Many of us share an intense love and bond with our animal companions. For us, a pet is not “just a dog” or “just a cat,” but rather a beloved member of our family, bringing companionship, fun, and joy to our lives. A pet can add structure to your day, keep you active and social, help you to overcome setbacks and challenges in life, and even provide a sense of meaning or purpose. So, when a cherished pet dies, it’s normal to feel racked by grief and loss.
As we age, we experience an increasing number of major life changes, including the loss of beloved friends, family members, and pets. The death of a pet can hit retired seniors even harder than younger adults who may be able to draw on the comfort of a close family, or distract themselves with the routine of work. If you’re an older adult living alone, your pet was probably your sole companion, and taking care of the animal provided you with a sense of purpose and self-worth.
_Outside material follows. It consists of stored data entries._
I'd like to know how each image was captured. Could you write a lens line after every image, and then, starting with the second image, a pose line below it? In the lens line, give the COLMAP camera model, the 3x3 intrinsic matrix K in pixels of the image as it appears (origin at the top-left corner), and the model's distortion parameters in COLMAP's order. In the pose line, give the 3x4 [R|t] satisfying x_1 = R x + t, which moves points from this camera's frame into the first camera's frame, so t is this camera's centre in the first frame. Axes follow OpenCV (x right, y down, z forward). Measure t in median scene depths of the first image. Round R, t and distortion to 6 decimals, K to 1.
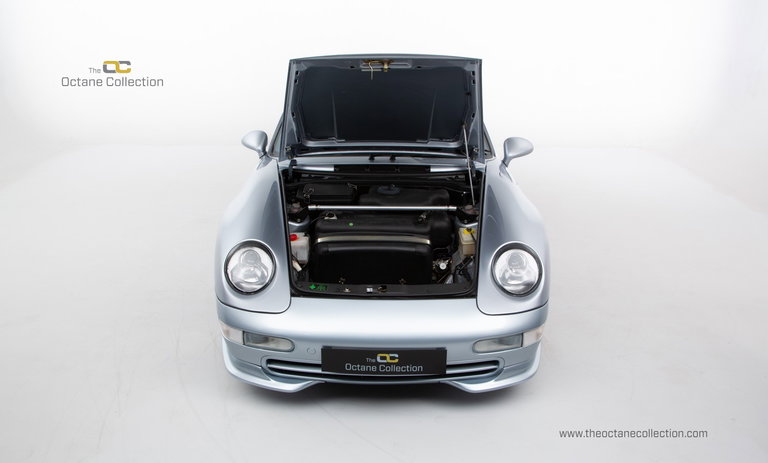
lens RADIAL K [[729.9, 0, 382.8], [0, 729.9, 229.6], [0, 0, 1]] dist [0.007915, 0.000000]
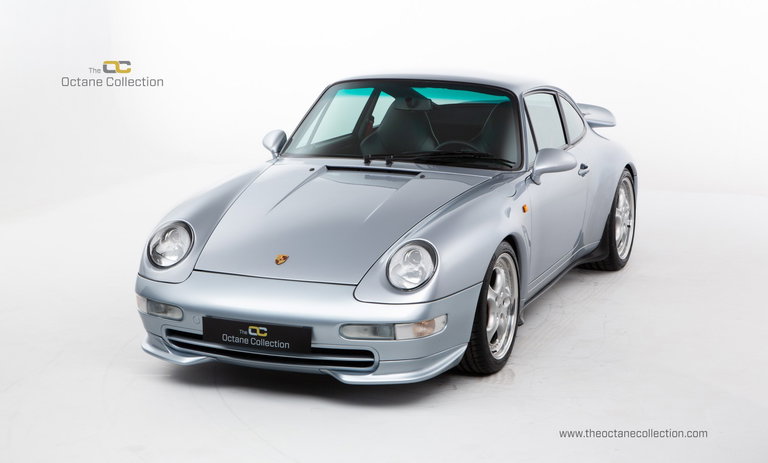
lens RADIAL K [[1514.8, 0, 387.4], [0, 1514.8, 229.6], [0, 0, 1]] dist [0.428591, 0.000000]
pose [[0.922111, 0.065542, -0.381334, 0.933120], [-0.110499, 0.989112, -0.097195, 0.209887], [0.370811, 0.131762, 0.919314, -0.883009]]
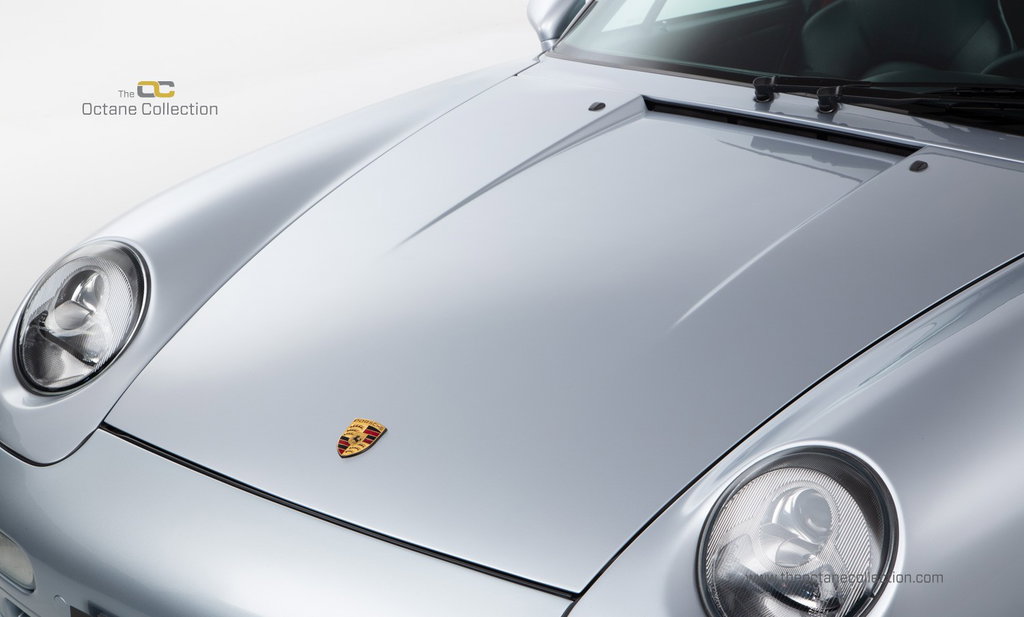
lens RADIAL K [[1976.0, 0, 510.2], [0, 1976.0, 305.6], [0, 0, 1]] dist [0.172030, 0.000000]
pose [[0.798564, 0.209779, -0.564171, 0.489320], [-0.218857, 0.974343, 0.052511, -0.044537], [0.560712, 0.081540, 0.823987, 0.366806]]
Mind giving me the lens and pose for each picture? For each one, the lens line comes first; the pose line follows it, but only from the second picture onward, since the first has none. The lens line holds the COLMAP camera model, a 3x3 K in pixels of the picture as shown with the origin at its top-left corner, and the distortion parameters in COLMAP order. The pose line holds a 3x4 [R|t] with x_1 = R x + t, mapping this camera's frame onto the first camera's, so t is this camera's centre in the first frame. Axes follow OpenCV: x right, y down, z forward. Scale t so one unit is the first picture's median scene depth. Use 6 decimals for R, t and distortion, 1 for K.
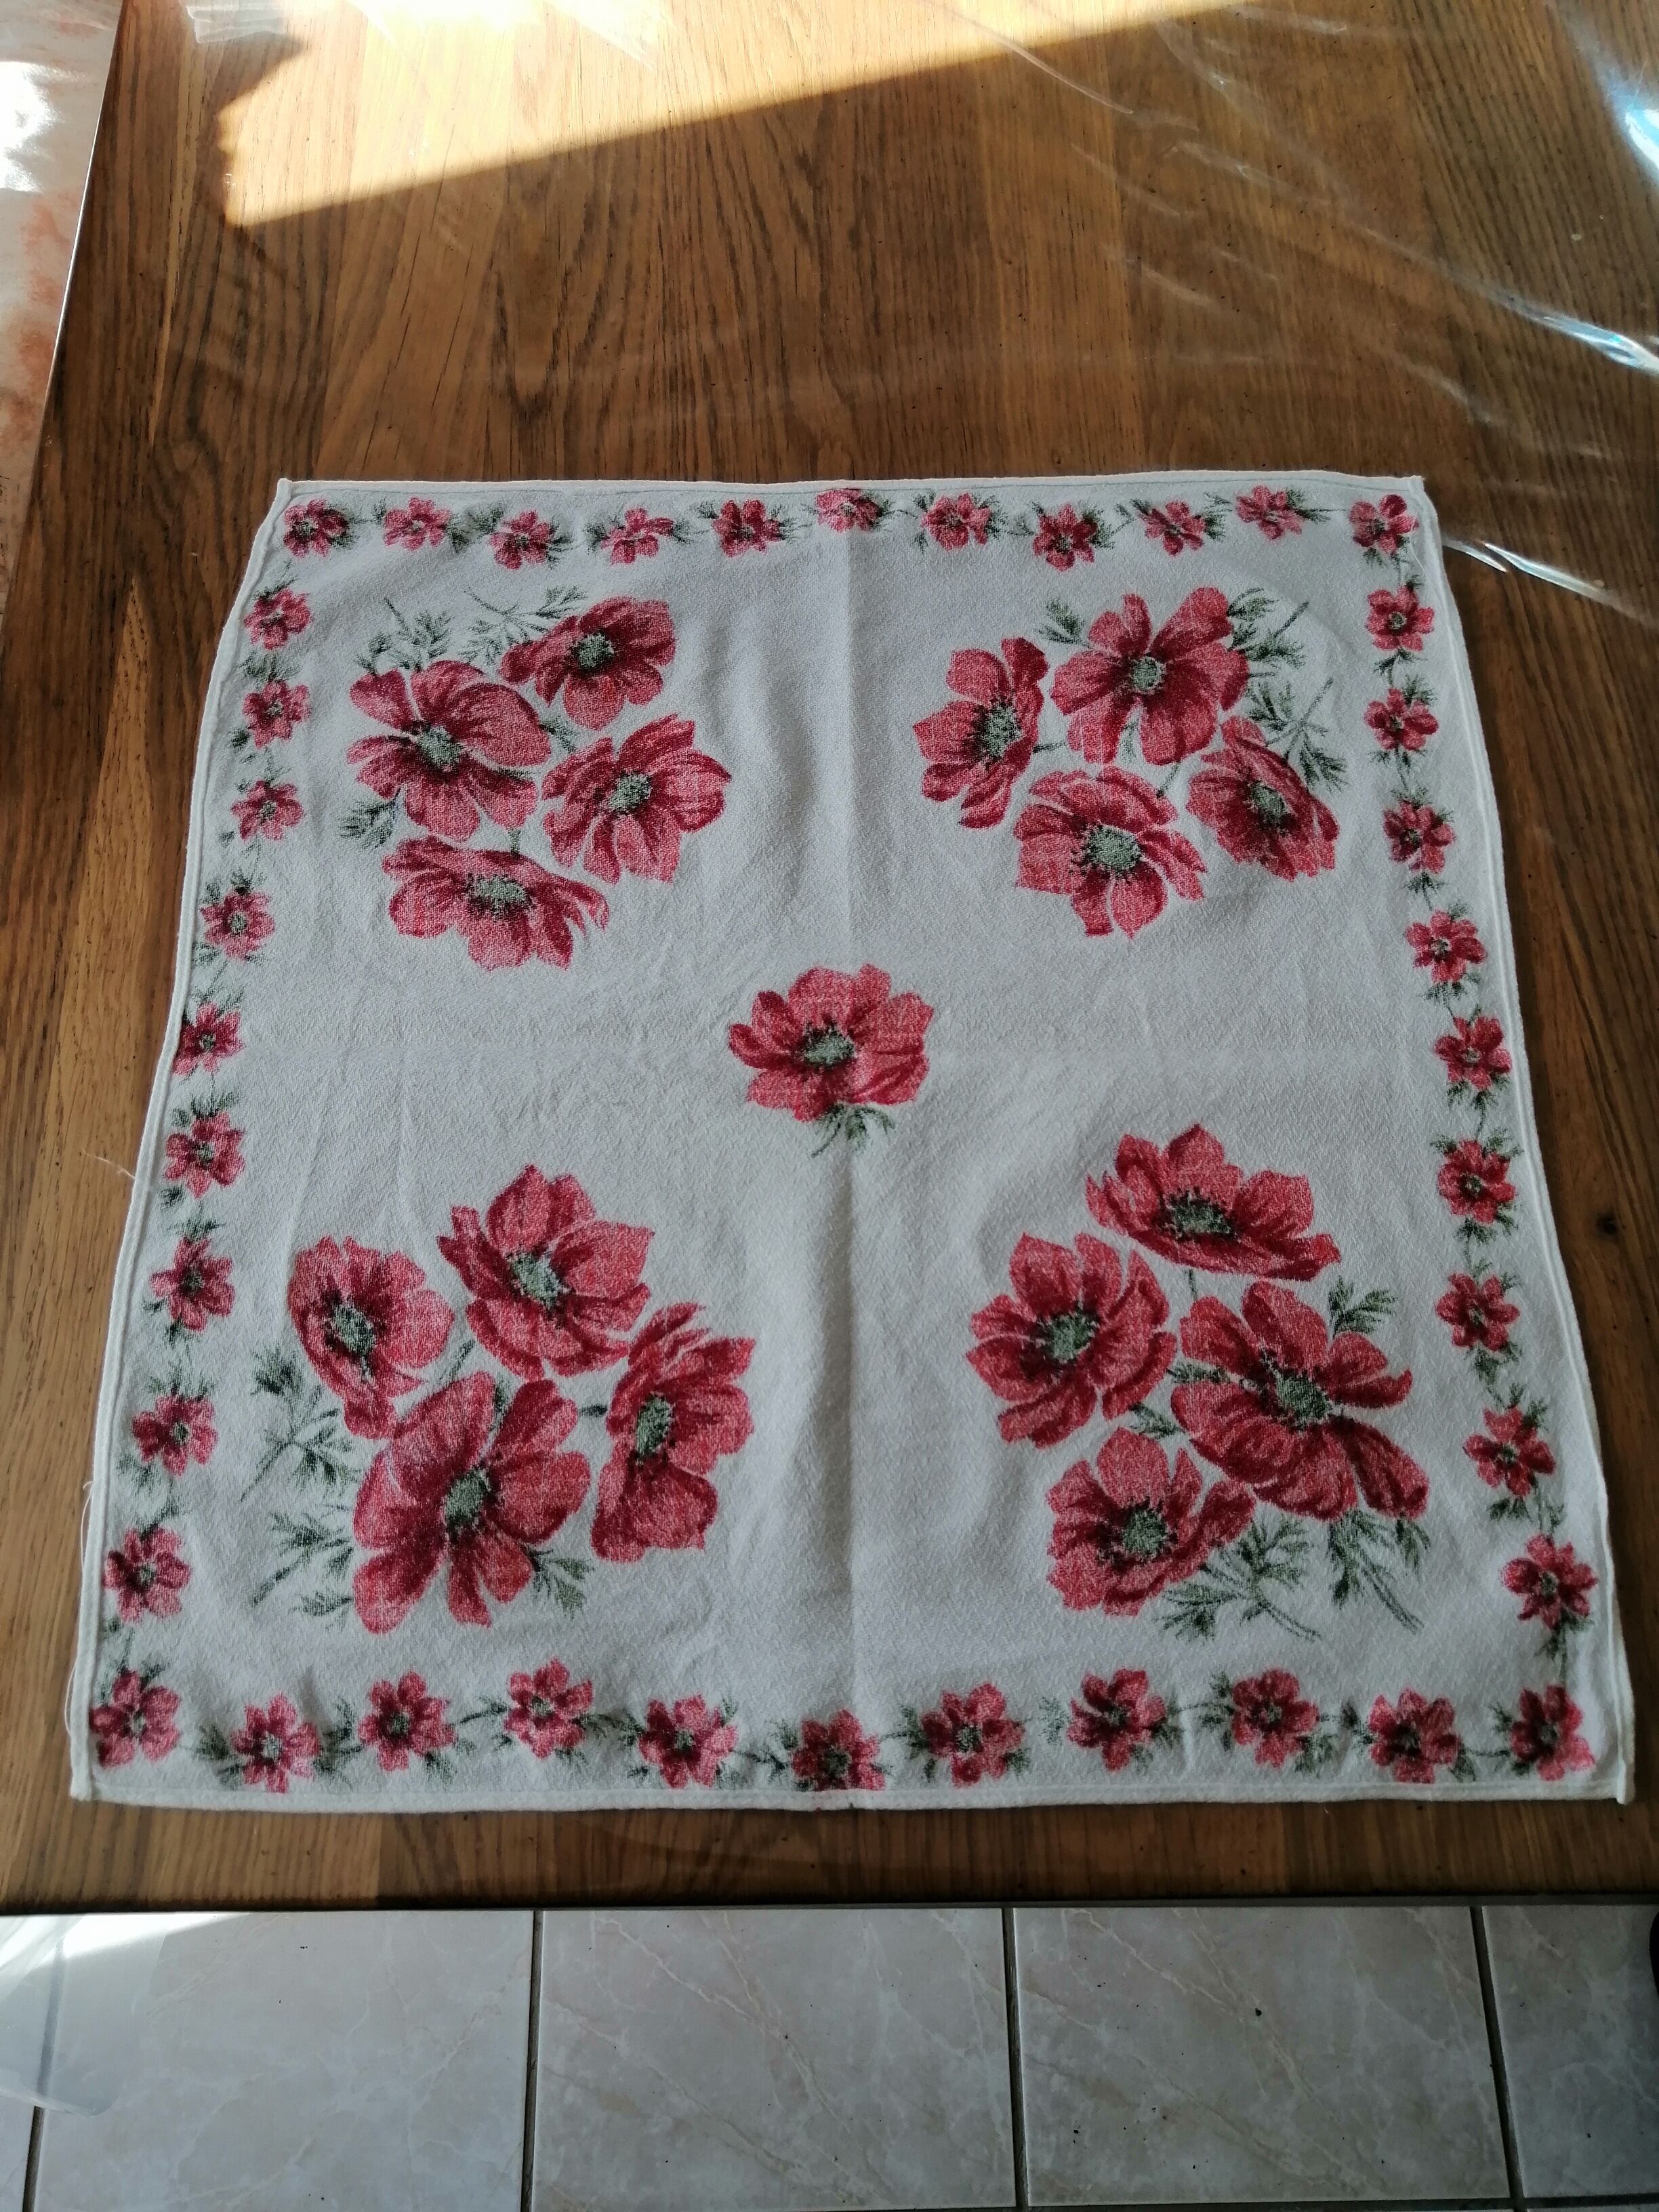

The loss of a pet may be your child’s first experience of death—and your first opportunity to teach them about coping with the grief and pain that inevitably accompanies the joy of loving another living creature. Losing a pet can be a traumatic experience for any child. Many kids love their pets very deeply and some may not even remember a time in their life when the pet wasn’t around. A child may feel angry and blame themselves—or you—for the pet’s death. A child may feel scared that other people or animals they love may also leave them. How you handle the grieving process can determine whether the experience has a positive or negative effect on your child’s personal development.
Deciding to put your animal companion to sleep is one of the most difficult decisions you will ever have to make for your pet. As a loving pet owner, though, the time may come when you need to help your pet make the transition from life to death, with the help of your veterinarian, in as painless and peaceful a way as possible.
There are many wonderful reasons to once again share your life with a companion animal, but the decision of when to do so is a very personal one. It may be tempting to rush out and fill the void left by your pet’s death by immediately getting another pet. In most cases, it’s best to mourn the old pet first, and wait until you’re emotionally ready to open your heart and your home to a new animal. You may want to start by volunteering at a shelter or rescue group. Spending time caring for pets in need is not only great for the animals, but can help you decide if you’re ready to own a new pet.